Capitol reporter Mary Wilson covers Pennsylvania politics and issues at the Pennsylvania state capitol.
State Senate GOP leaders have presented a counter-offer to the state House's liquor privatization plan, though they admit they don't yet have the votes to pass it out of their chamber.
The measure could expand the sale of alcohol to some 14,000 additional retailers without setting a hard line on the closing of state stores. It would allow beer distributors, hotels, and restaurants to sell wine and liquor and allow certain grocery stores to sell wine. It would also include a number of so-called modernization measures, like allowing state stores to extend their hours and letting beer distributors sell alcohol in smaller quantities.
It does not prescribe a method for shutting down state stores, instead leaving discretion up to the state Liquor Control Board to close stores based on profitability.
The measure also would not sell off the state's wholesale operation for wine and liquor, but set up a study of such divestment in two years.
"What we're doing is increasing the value of our wholesale system," said Sen. Chuck McIlhinney (R-Bucks), who authored the proposal. "So when we take the time to evaluate in a couple of years, it's going to be worth considerably more as a privatized system than it is right now with an artificially controlled 600 or so stores that we currently have."
Republican House leaders and the Corbett administration have said privatization of the state's wholesale operation is important to an acceptable bill.
The plan would also eliminate the 18 percent tax on wine and liquor. McIlhinney said even without the tax, the plan would mean an increase in state revenue by as much as $170 million in the first year of his plan's implementation.
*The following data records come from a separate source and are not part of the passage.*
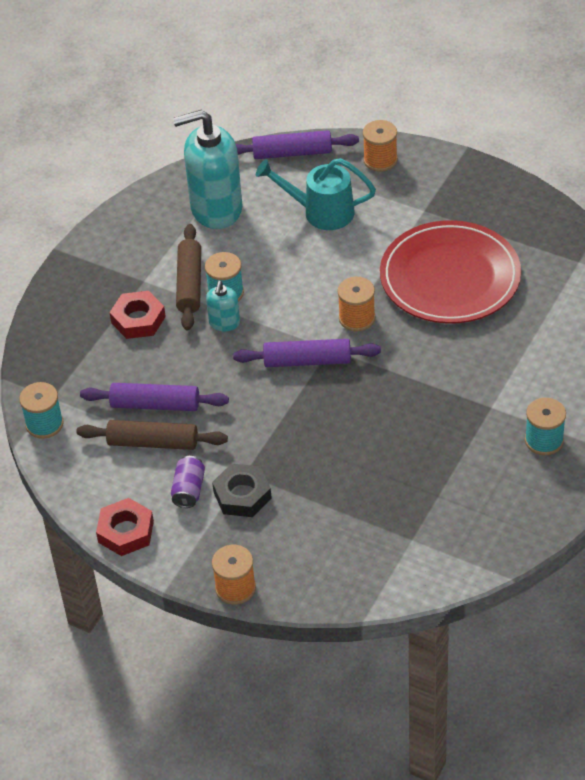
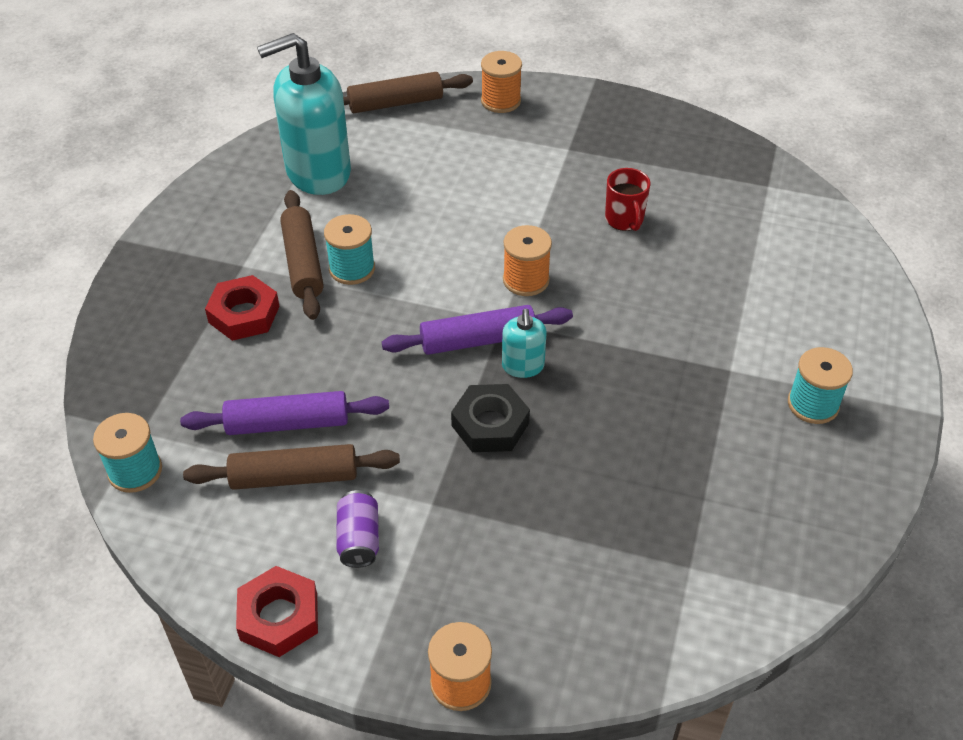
camera: 15 degrees left, 0 degrees up
(224, 323) = (358, 305): turquoise soap dispenser -> turquoise soap dispenser (523, 366)
(242, 495) = (436, 536): black nut -> black nut (490, 424)
(292, 153) = (395, 103): purple rolling pin -> brown rolling pin
(321, 212) = (447, 163): turquoise watering can -> none
(450, 277) = (624, 220): red plate -> red mug

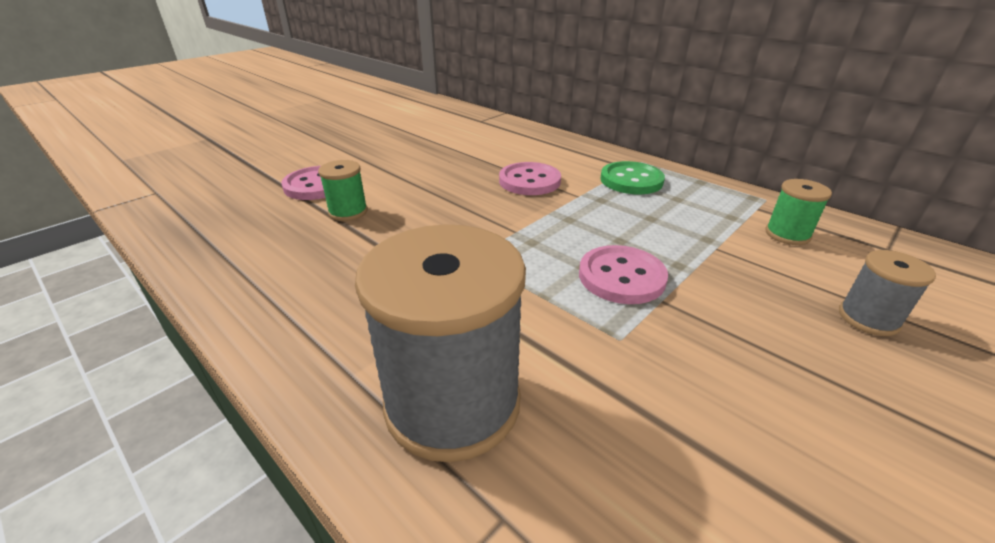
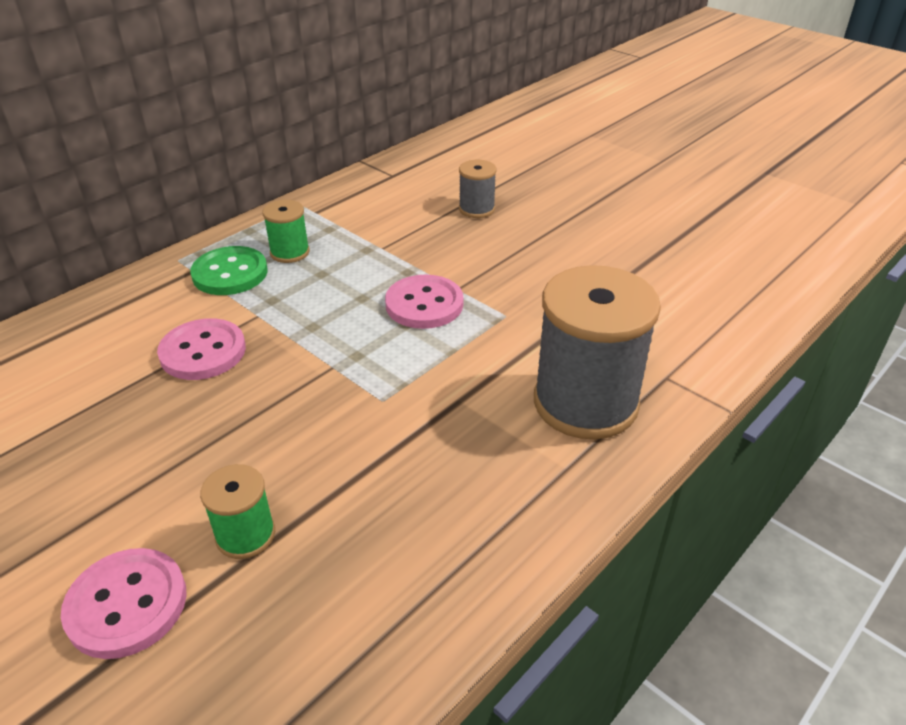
camera: 90 degrees left, 5 degrees up
(787, 234) = (365, 210): green spool -> green spool (290, 252)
He said revenues over what the Liquor Control Board has collected in past years would be set aside to fund a property tax freeze for seniors, Department of Public Welfare rape crisis and domestic violence programs, and a "Safe Ride Home Grant" program.
Union members and Democrats scoffed at the estimate and the plans for it.
"There won't be money for property tax or education or anything else," said Wendell Young, spokesman for the union representing state store clerks. "Taxpayers of Pennsylvania are going to lose hundreds of millions of dollars on this."
Democratic state Senator Jim Ferlo of Allegheny County, who has his own so-called modernization proposal for the state stores that would make them more profitable, said he objects to prospect of a "proliferation" of wine and liquor licenses. He said he doesn't see how the state would yield an additional $140 million to $170 million under the plan, as McIlhinney claims.
"I don't see where the numbers add up to be the equivalent reimbursement of all these lost revenues," Ferlo said. "So there are major problems with this proposal."
Senate Republicans say they'll vote the bill out of committee this week.
Republican Senate Majority Leader Dominic Pileggi said the plan doesn't yet have the 26 votes it would need to pass out of the Senate. "But we certainly do have votes to move this bill from committee, which is the first step in the process," Pileggi said. "I think it's an excellent starting point."